What your computer is doing is, loading the first partition (probably C: in your case if you say it boots directly to win XP). You need a way to tell the computer to boot the partition you installed Linux on.
The way you have it set up now, the only way to load your linux is by using a boot diskette (not a very good idea, if you don't know what a MBR is, you'd probably get lost in the process, even I would :P)
What you need to do is load linux, using your Rescue CD (comes with Fedora 2, 3, ...) and follow the instructions on screen.) It will lead you to a command prompt.
BE SURE to read the instructions on screen. I believe some things will be new to you, so write them down if you can't remember them. YOU CAN'T mess up anything yet so don't be affraid to experiment a little.
you will have to chroot at one stage, and be sure to do this...
Once you chroot, run the following command:
This will install GRUB in the MBR of your harddisk. (this should produce no errors)
Then just run reboot to reboot your computer and you should be greeted by a graphical dual boot program, giving you options which OS to boot.
Thanks for you all. I tried to setup this again and everythng is now OK!
However, Linux is so complicated!? The boot process cost much time, and OpenProgram are too low. I'm really getting confused!! Yes, Linux is not easy to use, I think.
If the boot process is taking too long, you're probably starting a bunch of services that you don't need or something is misconfigured. Try figuring out what is taking a long time to start up and try to figure out if they are messages referring to things that even need to be enabled in the first place. If not, turn them off via chkconfig or system-config-services. If they are necessary, post them here and someone can probably help you. If you can't figure it out, try Google and post here if you're still stuck. You probably also should check out the Rute tutorial for a good intro to Linux in general. Finally, please tell us your system specs. FC2 will boot slowly on old slow hardware, naturally.

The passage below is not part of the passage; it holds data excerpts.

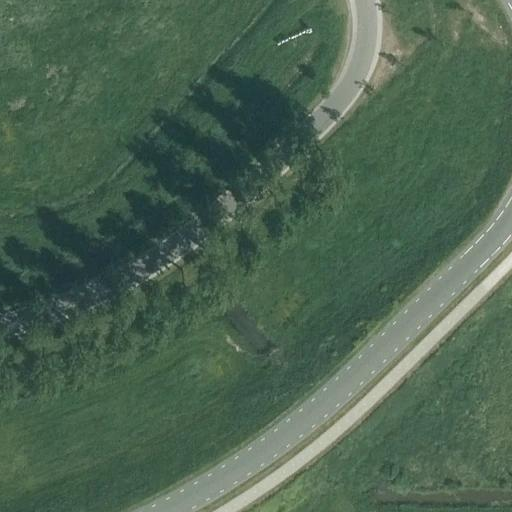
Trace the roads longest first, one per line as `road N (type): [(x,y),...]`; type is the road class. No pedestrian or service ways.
road 1 (tertiary): [(0,325),(126,276),(245,190),(344,95),(361,60),(364,0)]
road 2 (tertiary): [(166,511),(243,466),(329,398),(511,215)]
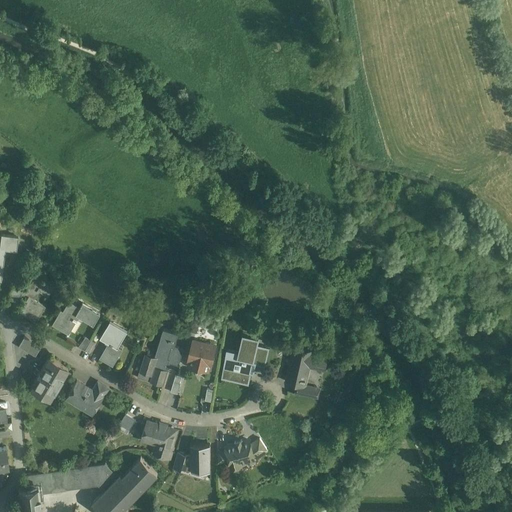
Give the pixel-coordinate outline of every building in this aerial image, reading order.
[(0,279),(1,280),(5,248),(16,250),(18,235),(0,233),(0,279)] [(53,285),(29,271),(18,290),(21,292),(22,291),(28,295),(19,310),(35,320),(45,304),(33,297),(38,288),(47,293),(46,294),(47,295),(53,285)] [(68,302),(63,312),(60,310),(53,324),(68,333),(75,320),(76,321),(76,319),(80,316),(93,324),(100,313),(82,303),(79,308),(68,302)] [(123,338),(106,328),(100,337),(109,342),(100,358),(111,364),(115,357),(117,358),(122,349),(118,347),(123,338)] [(163,329),(155,356),(147,354),(146,360),(143,359),(140,371),(152,375),(150,381),(163,385),(168,370),(167,369),(170,359),(168,358),(172,345),(175,346),(178,334),(163,329)] [(41,345),(25,335),(19,346),(35,356),(41,345)] [(243,335),(239,353),(227,350),(224,368),(238,372),(236,379),(248,382),(253,361),(257,344),(258,339),(243,335)] [(91,340),(85,336),(79,346),(85,350),(91,340)] [(214,345),(193,340),(189,354),(192,358),(190,366),(196,367),(198,370),(200,368),(208,370),(210,362),(212,361),(215,349),(214,346),(214,345)] [(270,347),(257,344),(253,361),(266,364),(270,347)] [(175,346),(172,345),(168,358),(170,359),(180,362),(184,348),(175,346)] [(327,354),(293,346),(286,381),(300,384),(305,385),(305,384),(309,365),(324,369),(327,354)] [(68,367),(49,356),(40,371),(39,370),(36,374),(37,375),(30,388),(49,399),(68,367)] [(176,374),(171,392),(177,394),(181,382),(180,382),(182,376),(176,374)] [(76,379),(65,398),(93,415),(104,396),(93,389),(76,379)] [(109,387),(98,381),(93,389),(104,396),(109,387)] [(317,387),(305,384),(305,385),(300,384),(298,393),(315,396),(317,387)] [(214,390),(207,388),(205,400),(212,401),(214,390)] [(336,389),(333,398),(340,400),(343,392),(336,389)] [(136,420),(126,413),(119,424),(130,430),(136,420)] [(176,430),(147,421),(142,438),(152,441),(152,439),(161,442),(160,445),(162,445),(160,452),(170,455),(173,445),(171,445),(176,430)] [(260,437),(251,443),(255,458),(268,449),(260,437)] [(242,439),(234,441),(235,443),(226,445),(226,446),(227,450),(230,462),(239,460),(240,462),(255,458),(251,443),(250,440),(248,439),(242,441),(242,439)] [(210,444),(191,444),(191,453),(191,470),(199,470),(210,470),(210,444)] [(6,446),(0,446),(0,468),(9,468),(6,446)] [(186,453),(178,450),(173,468),(181,470),(186,453)] [(227,450),(218,450),(218,462),(230,462),(227,450)] [(191,453),(186,453),(181,470),(199,476),(199,470),(191,470),(191,453)] [(104,490),(93,502),(103,511),(119,511),(123,509),(125,507),(124,506),(130,500),(157,472),(141,457),(123,475),(121,473),(118,476),(108,486),(104,490)] [(317,460),(312,475),(317,478),(323,463),(317,460)] [(108,486),(118,476),(105,463),(24,474),(26,488),(38,487),(100,479),(108,486)] [(104,490),(108,486),(100,479),(38,487),(39,492),(98,484),(104,490)] [(41,511),(39,492),(38,487),(26,488),(18,489),(21,511),(41,511)]
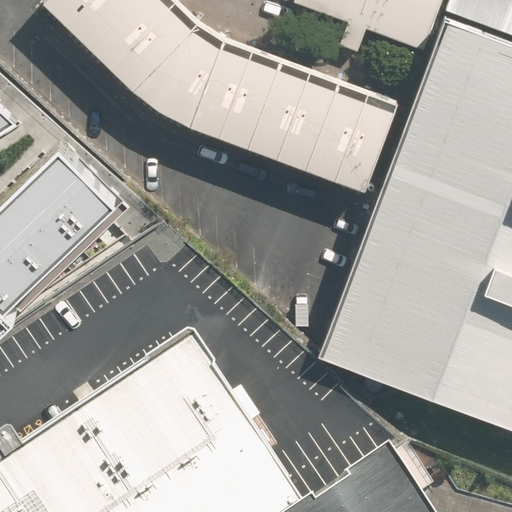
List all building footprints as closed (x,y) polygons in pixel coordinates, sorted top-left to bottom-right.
[(212,45),(167,0),(46,0),(151,101),(188,124),(359,191),(388,111),(212,45)] [(430,0),(290,0),(289,4),(412,49),(430,0)] [(511,0),(446,0),(444,7),(511,31),(511,0)] [(322,353),(511,424),(511,40),(448,16),(322,353)] [(0,121),(16,111),(0,97),(0,121)] [(0,318),(127,190),(66,128),(27,166),(0,191),(0,318)] [(294,511),(183,341),(0,459),(0,511),(294,511)] [(399,511),(368,469),(298,511),(399,511)]
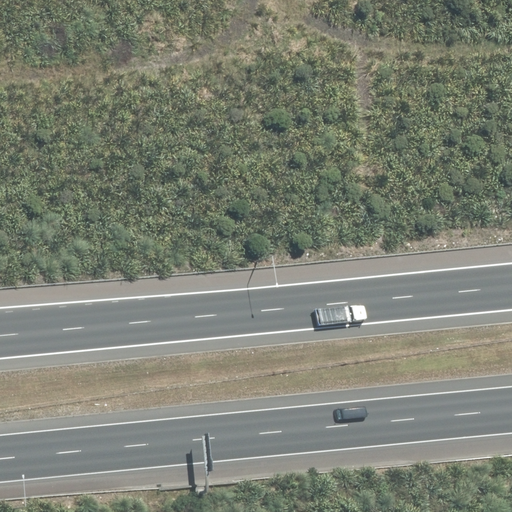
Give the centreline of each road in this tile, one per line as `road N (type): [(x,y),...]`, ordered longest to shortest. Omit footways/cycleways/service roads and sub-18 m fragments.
road 1 (motorway): [(0,336),(511,278)]
road 2 (motorway): [(511,404),(0,461)]
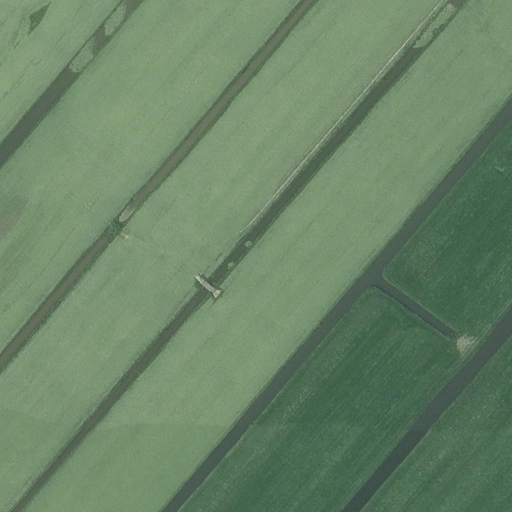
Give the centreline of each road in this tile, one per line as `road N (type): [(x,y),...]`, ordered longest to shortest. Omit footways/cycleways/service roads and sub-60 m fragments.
road 1 (track): [(440,0),(246,224),(179,253),(118,245),(0,381)]
road 2 (track): [(511,293),(327,511)]
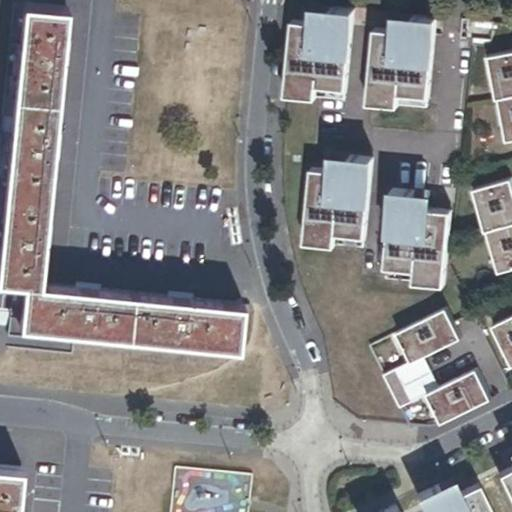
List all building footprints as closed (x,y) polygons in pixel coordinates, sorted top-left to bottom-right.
[(66,7),(24,3),(0,248),(0,280),(24,282),(19,325),(237,346),(241,303),(39,284),(66,7)] [(333,25),(295,21),(288,93),(347,99),(355,9),(334,7),(333,25)] [(416,15),(415,33),(378,29),(371,102),(428,107),(437,17),(416,15)] [(511,50),(491,55),(499,97),(501,97),(508,139),(511,138),(511,50)] [(365,245),(374,155),(352,153),(351,171),(315,168),(307,239),(365,245)] [(511,177),(477,188),(488,229),(489,229),(501,271),(511,267),(511,177)] [(417,190),(395,187),(387,278),(444,284),(450,211),(414,208),(417,190)] [(464,337),(448,308),(398,332),(413,361),(385,376),(401,407),(429,394),(444,422),(494,398),(478,368),(442,387),(426,356),(464,337)] [(511,315),(495,323),(511,358),(511,315)] [(0,511),(16,511),(21,468),(0,465),(0,511)] [(511,467),(500,474),(511,498),(511,467)] [(435,486),(419,494),(427,511),(490,511),(476,484),(443,500),(435,486)]
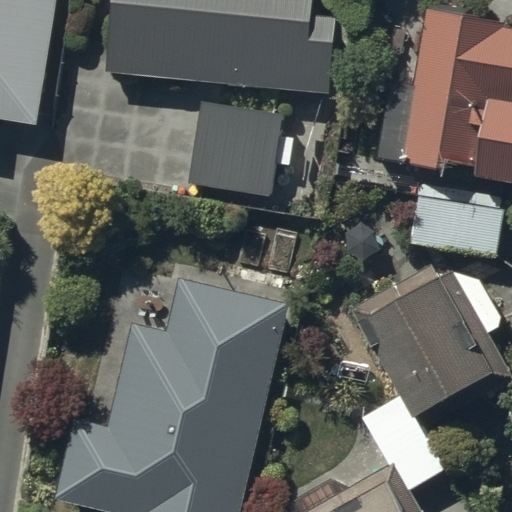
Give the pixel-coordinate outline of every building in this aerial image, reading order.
[(0,0),(0,105),(34,111),(53,0),(0,0)] [(309,0),(117,0),(112,59),(328,80),(334,10),(309,8),(309,0)] [(511,22),(433,9),(420,85),(396,81),(385,148),(511,168),(511,22)] [(283,109),(206,97),(194,173),(270,186),(283,109)] [(505,206),(419,191),(411,238),(497,252),(505,206)] [(509,366),(452,262),(367,309),(410,386),(424,412),(509,366)] [(234,511),(283,299),(186,277),(174,330),(137,321),(114,424),(76,416),(60,486),(147,506),(145,511),(234,511)] [(424,412),(410,386),(363,411),(390,460),(406,487),(452,462),(424,412)] [(419,511),(406,487),(390,460),(297,511),(419,511)]
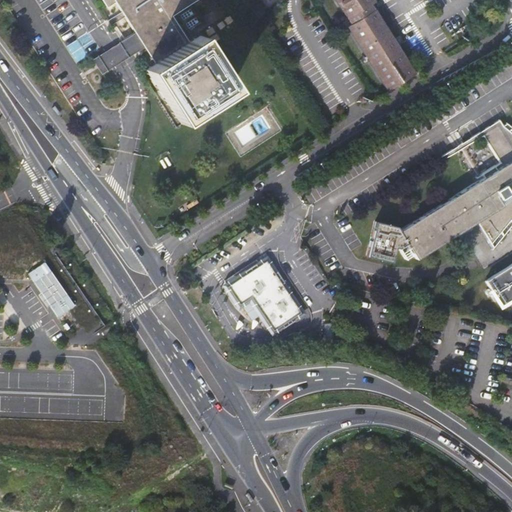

As for your other question, what do you mean windows open "too low"?
I don't think Linux is particularly harder than Windows. Much different, of course, but not harder. Were you an expert with Windows the first time you booted it? Expect learning Linux to take some time.
I have a SLackware box and it loads up in just below 25 second. I have a web server, MySQL server, and FTP server running by default. With SSH and some other stuff needed for my work. This all happens so fast on a 1800 MHz machine. Just kick all the services off that you do not need. It speeds up the process very much (kudzu is one of them and sendmail...)
Yeah. Maybe you are all right! I'm not ready for using Linux. There are many new things i should learn before. One trouble i have that there are softwares for Windows anywhere, no any this for Linux, except that i have in the CD Fedora. And not much Unicode Font available on system for use, While i have alot that thing on Win. Can I convert this font to Linux Fonts in some way? Or where I can find this kind of font?
Thanks a lot for helping. And sorry for my bad grammar.
A font is a font. You needn't convert it. You can just point linux to it, or copy the fonts to linux partition. Fonts are usually found in C:\Windows\Fonts.
Copy the contents from this directory to your linux partition, or just point to this directory from linux. Here is how you do it with KDE.
Open KDE control center from the K menu. There you will have an option System, and under that option, it should be Font installer. Choose that and add fonts as you like. Then you can use these fonts in any of the applications, that support font choosing. Simple as that. You can have fonts in Linux, the ones you like from Windows.